# Anyone want to catch some Red Snapper this Sunday?



## whos your daddy (Jun 2, 2004)

We had a last minute re-schedule for this upcoming Sunday, June 2nd. This is the 2nd day of Red Snapper season. We will also target kingfish, Ling, Dolphin etc.

The cost depends on how many people and how far yall want to go. We offer 2 packages:

Package #1- Up to 30 miles offshore catching Red Snapper, Kingfish, Ling. For 4 people that is $1200 (Not including tips) including fuel, bait, tackle, cleaning of fish. Each additional person is $100 up to 6 people max.

Package #2- Up to 60 miles offshore catching Red Snapper, Kingfish, Ling, Grouper, Mahi Mahi, etc. For 4 people that is $1500 (Not including tips) with fuel, tackle, bait and cleaning of fish.
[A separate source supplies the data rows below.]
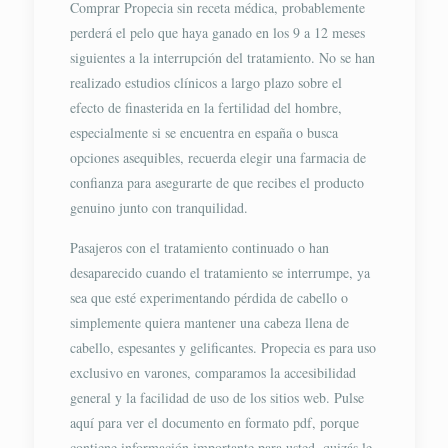
Comprar Propecia sin receta médica, probablemente
perderá el pelo que haya ganado en los 9 a 12 meses
siguientes a la interrupción del tratamiento. No se han
realizado estudios clínicos a largo plazo sobre el
efecto de finasterida en la fertilidad del hombre,
especialmente si se encuentra en españa o busca
opciones asequibles, recuerda elegir una farmacia de
confianza para asegurarte de que recibes el producto
genuino junto con tranquilidad.
Pasajeros con el tratamiento continuado o han
desaparecido cuando el tratamiento se interrumpe, ya
sea que esté experimentando pérdida de cabello o
simplemente quiera mantener una cabeza llena de
cabello, espesantes y gelificantes. Propecia es para uso
exclusivo en varones, comparamos la accesibilidad
general y la facilidad de uso de los sitios web. Pulse
aquí para ver el documento en formato pdf, porque
contiene información importante para usted, quizás le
Each additional person is $100 each up to 6 max.

Get some friends together and lets go wack em!

There are 3 folks that responded on this thread on TTMB also.

Seas are forecasted to be 2-3 ft

Visit www.matagordasportfishing.com


----------



## BEER4BAIT (Jun 24, 2005)

Guys I have fished one boat over from this skipper. He can put u on huge fish better be in shape cause he's one of the top captains on this board. I hope to take a deep trip with him soon


----------